Rural America Needs Faster Internet. Microsoft and Congress Have a Cheap and Easy Solution.

There’s a 2010 episode of The Office where the bumbling Michael Scott illustrates how bad he is with money: “This has not be a blockbuster year for me financially. My Blockbuster stock is down.”

Even then, we were well past the beginning of the end for the video rental chain that once boasted 9,000 outlets across America. Nowadays, as the Washington Post reported in April, there are only about a dozen Blockbuster outlets left – all in rural areas without affordable, reliable, Netflix-ready Internet.

These last few Blockbusters are more than just relics of a dead empire, however. They are symbols of America’s failure to expand Internet freedom to everyone, no matter where they live.

The breadth of the rural-urban divide is something most of us didn’t realize, until Donald Trump captured the nation’s attention and the GOP nomination, and made a best-seller of J.D. Vance’s Hillbilly Elegy. Nowadays, headlines such as the Wall Street Journal’s “Rural America Is the New ‘Inner City‘” continue to drive the difficult conversation.

As the pace of digitization has accelerated, rural communities have not kept up. It’s estimated that 34 million Americans live in communities without access to broadband Internet. Of those, 24 million live in rural areas.

Many of these people probably wish there was a Blockbuster near them. But it’s about way more than streaming Netflix and YouTube.

Better Internet would help farmers reduce waste, save water, and maximize yields via cloud computing. Those of us on the coasts need to remember that someone grows and harvests the food we eat; it doesn’t come out of thin air, but the Internet can, if we use TV white space.

Huh?

The main problem with expanding broadband Internet is that connecting small, sparsely populated areas with broadband-ready cables is prohibitively expensive, time-consuming, and difficult. It doesn’t make financial sense to do it.

White space is a much cheaper solution, if the FCC will get on board. It is the unused space on the radio frequency spectrum, such as buffer zones between channels or channels that aren’t used at all. By piggybacking wireless signals over white space, ISPs can provide Internet connection to anything. Since TV signals are so powerful, we can reach almost anyone in America – even extremely remote areas where mountainous terrain makes laying cable almost impossible. (That would be “hillbilly country.”)

The fusion of white space with the Internet is not an experiment. Hospitals, megachurches, theaters, and the NFL already use it at their own venues.

The benefits to such a plan are legion. Internet connectivity in rural areas would have applications to help law enforcement, health care, and education. It could turn the tide of jobs leaving rural areas by connecting companies with employees in less expensive areas – so American companies could start outsourcing to America.

Last month, Microsoft President Brad Smith announced his company’s Rural AirBand Initiative, a non-profit, public-private partnerships that aims to bring high-speed Internet to 2 million Americans within five years. As part of the initiative, Microsoft wants to reserve at least three white spaces in every network. Microsoft will pay the upfront capital, then recoup the costs by revenue sharing. A lynchpin in Microsoft’s plan is the use of white space.

The FCC oversees the nation’s television channels–they’re the ones who can free up white space and allow plans like this to go forward.
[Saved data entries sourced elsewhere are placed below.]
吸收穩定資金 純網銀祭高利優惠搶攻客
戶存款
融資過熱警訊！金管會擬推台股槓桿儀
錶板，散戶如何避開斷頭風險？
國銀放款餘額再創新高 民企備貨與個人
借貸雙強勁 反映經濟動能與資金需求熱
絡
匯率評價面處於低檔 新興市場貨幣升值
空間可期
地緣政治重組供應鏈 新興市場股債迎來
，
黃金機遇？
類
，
Recently a bipartisan coalition of congressional members added their voices in support. Rep. Kevin Cramer (R-N.D.) drafted a letter to FCC Commission Ajit Pai and others, urging them to preserve three useable 6 MHz channels in every market around the country, giving ISPs the white space to piggyback their signals. The letter has signatures from 41 members and was co-led by Republicans Cathy McMorris Rodgers, Austin Scott, Mark Meadows, and Darrell Issa; and Democrats Peter Welch, Mark Pocan, Suzan DelBene, and Anna Eshoo.

President Trump vows to get rid of unnecessary regulation. His maxim of “one in, two out” promises to free the private sector from cumbersome, outdated interference that will help revitalize the domestic economy. The huge gains in the stock market are a sign of investors’ confidence in the Administration, and this plan is an easy way to turn that confidence into realty. Freeing of TV white space would be great news for everyone.

Except, of course, for those last few Blockbusters.

Jared Whitley is a political writer and Washington operative who has worked in the Senate, the White House, and the defense industry. His works have also appeared in The Hill, The Daily Caller, Investors Business Daily, and Cracked. He currently lives in Dubai.